Constructive algorithms, longest increasing subsequence

### PROBLEM:

For an n-digit number x we define the LIS array as follows: i-th element of the array is the length of the longest strictly increasing subsequence of numbers x digits that ends with the i-th digit.

Given the LIS array of some n-digit number, find any x that corresponds to this LIS array.

### QUICK EXPLANATION:

We can interpret the array in the input as array of digits of x, i.e. the i-th digit of x will be equal to the i-th element of the LIS array.

### EXPLANATION:

Let’s denote the i-th digit of number x with d_i, i.e. x = \overline{d_1 d_2 \dots d_n}.

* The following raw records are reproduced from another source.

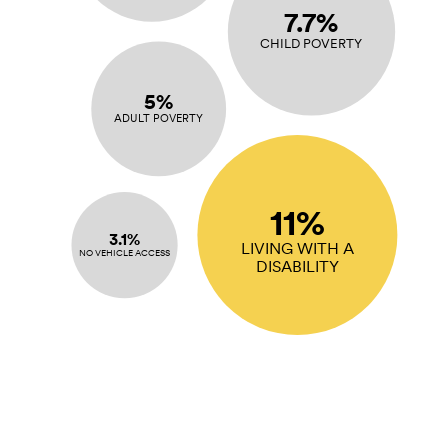
7.7%
CHILD POVERTY
5%
ADULT POVERTY
11%
3.1%
LIVING WITH A
NO VEHICLE ACCESS
DISABILITY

What does it means that LIS* = k? It means that there exists a sequence p_1 < p_2 < \dots < p_{k - 1} < i such that LIS[p_1] = 1, LIS[p_2] = 2, \dots, LIS[p_{k - 1}] = k - 1 and digits d_{p_1}, d_{p_2}, \dots, d_{p_{k - 1}}, d_i form a strictly increasing sequence. The simplest way to make this sequence increasing is to simply assign d_{p_1} = 1, d_{p_2} = 2, \dots, d_{p_{k - 1}} = k - 1, d_i = k or in other words d_j = LIS[j].

Given that n \le 9, it follows that 1 \le LIS* \le 9 and thus all the values of the LIS array are indeed non-zero digits.

### Time Complexity:

\mathcal{O}(n) per test case.

### Bonus:

Can you solve this problem with constraints n \le 100?